__Directions__.
Could you transcribe exactly the lines from the one containing "vollkommen. Der Stadtrat" through the last line of the records below, leaving out the pictures?

--- Record set ---

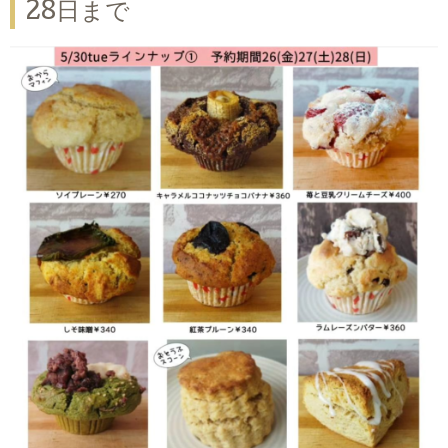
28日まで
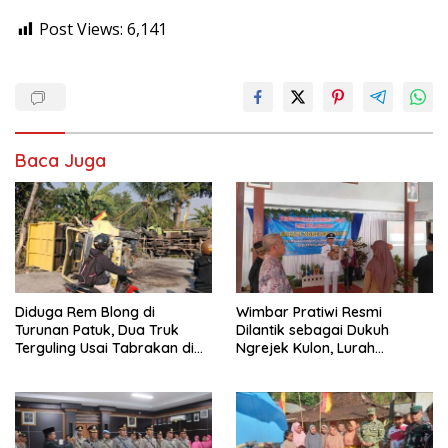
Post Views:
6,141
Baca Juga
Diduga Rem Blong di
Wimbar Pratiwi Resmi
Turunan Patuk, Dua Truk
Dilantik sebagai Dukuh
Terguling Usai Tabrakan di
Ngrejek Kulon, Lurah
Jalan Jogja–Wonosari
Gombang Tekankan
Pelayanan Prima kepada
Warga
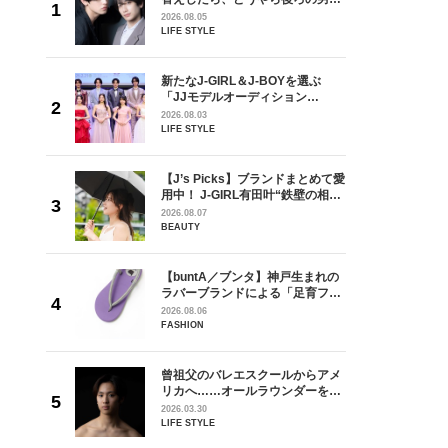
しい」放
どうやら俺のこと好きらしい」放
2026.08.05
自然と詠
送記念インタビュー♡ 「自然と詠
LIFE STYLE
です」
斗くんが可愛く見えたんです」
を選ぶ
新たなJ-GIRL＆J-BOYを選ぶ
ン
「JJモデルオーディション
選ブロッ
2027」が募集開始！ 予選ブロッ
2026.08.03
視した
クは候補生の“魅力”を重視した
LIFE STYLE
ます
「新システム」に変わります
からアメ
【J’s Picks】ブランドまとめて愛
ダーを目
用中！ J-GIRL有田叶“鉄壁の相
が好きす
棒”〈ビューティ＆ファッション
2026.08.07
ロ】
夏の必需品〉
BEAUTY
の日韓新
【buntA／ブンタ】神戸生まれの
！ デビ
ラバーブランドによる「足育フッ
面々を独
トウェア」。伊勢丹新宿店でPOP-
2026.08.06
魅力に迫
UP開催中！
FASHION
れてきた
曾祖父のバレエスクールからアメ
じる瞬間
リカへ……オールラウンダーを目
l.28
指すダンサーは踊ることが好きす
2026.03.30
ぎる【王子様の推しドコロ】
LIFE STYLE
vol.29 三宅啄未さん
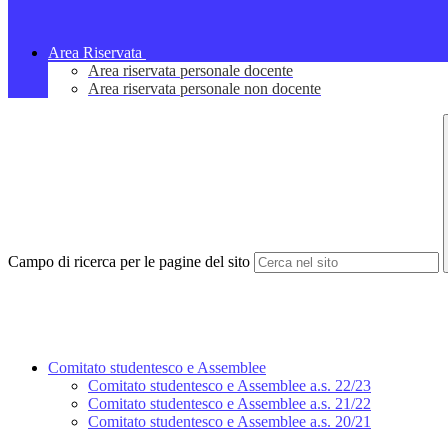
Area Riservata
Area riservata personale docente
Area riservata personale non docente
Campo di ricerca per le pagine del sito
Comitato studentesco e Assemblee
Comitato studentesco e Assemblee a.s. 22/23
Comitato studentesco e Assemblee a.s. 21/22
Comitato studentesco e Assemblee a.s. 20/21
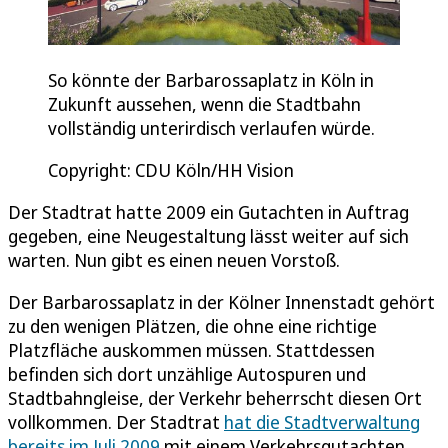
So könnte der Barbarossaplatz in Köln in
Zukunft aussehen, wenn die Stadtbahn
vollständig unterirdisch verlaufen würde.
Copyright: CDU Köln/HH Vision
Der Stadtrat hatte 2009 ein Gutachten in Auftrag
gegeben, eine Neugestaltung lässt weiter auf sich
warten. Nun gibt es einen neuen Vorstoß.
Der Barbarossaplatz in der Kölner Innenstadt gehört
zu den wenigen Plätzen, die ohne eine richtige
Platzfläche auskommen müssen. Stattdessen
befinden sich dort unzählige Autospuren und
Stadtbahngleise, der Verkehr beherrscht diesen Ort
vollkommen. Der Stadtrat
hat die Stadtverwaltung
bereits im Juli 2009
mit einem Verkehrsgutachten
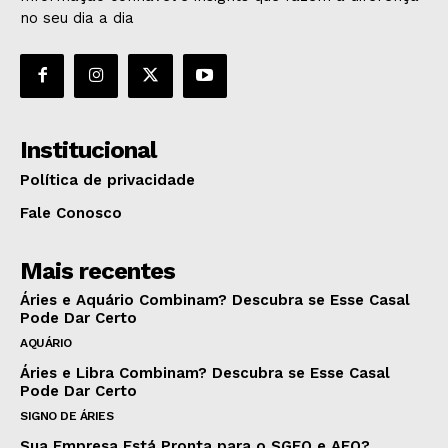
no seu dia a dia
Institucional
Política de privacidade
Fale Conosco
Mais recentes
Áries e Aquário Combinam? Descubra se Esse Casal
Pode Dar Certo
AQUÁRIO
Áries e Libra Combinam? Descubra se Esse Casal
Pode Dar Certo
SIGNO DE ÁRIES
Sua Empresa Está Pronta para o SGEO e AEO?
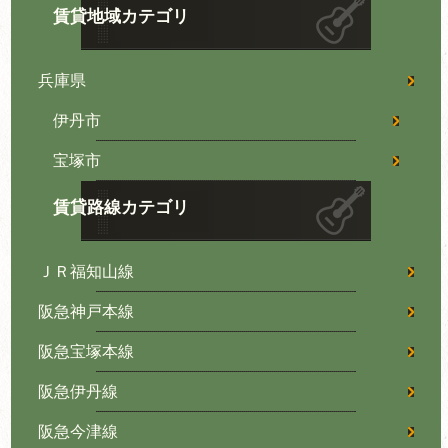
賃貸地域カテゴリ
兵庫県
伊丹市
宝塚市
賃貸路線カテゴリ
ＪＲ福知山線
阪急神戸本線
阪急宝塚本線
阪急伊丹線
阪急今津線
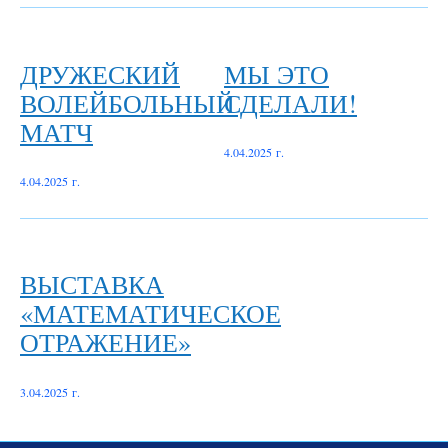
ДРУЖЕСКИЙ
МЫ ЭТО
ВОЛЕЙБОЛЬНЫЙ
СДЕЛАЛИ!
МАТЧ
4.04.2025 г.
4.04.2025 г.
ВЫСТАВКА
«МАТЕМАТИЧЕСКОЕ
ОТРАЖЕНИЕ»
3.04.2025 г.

---

__The answer__.
vollkommen. Der Stadtrat
hat die Stadtverwaltung
bereits im Juli 2009
mit einem Verkehrsgutachten
no seu dia a dia
Institucional
Política de privacidade
Fale Conosco
Mais recentes
Áries e Aquário Combinam? Descubra se Esse Casal
Pode Dar Certo
AQUÁRIO
Áries e Libra Combinam? Descubra se Esse Casal
Pode Dar Certo
SIGNO DE ÁRIES
Sua Empresa Está Pronta para o SGEO e AEO?
賃貸地域カテゴリ
兵庫県
伊丹市
宝塚市
賃貸路線カテゴリ
ＪＲ福知山線
阪急神戸本線
阪急宝塚本線
阪急伊丹線
阪急今津線
ДРУЖЕСКИЙ
МЫ ЭТО
ВОЛЕЙБОЛЬНЫЙ
СДЕЛАЛИ!
МАТЧ
4.04.2025 г.
4.04.2025 г.
ВЫСТАВКА
«МАТЕМАТИЧЕСКОЕ
ОТРАЖЕНИЕ»
3.04.2025 г.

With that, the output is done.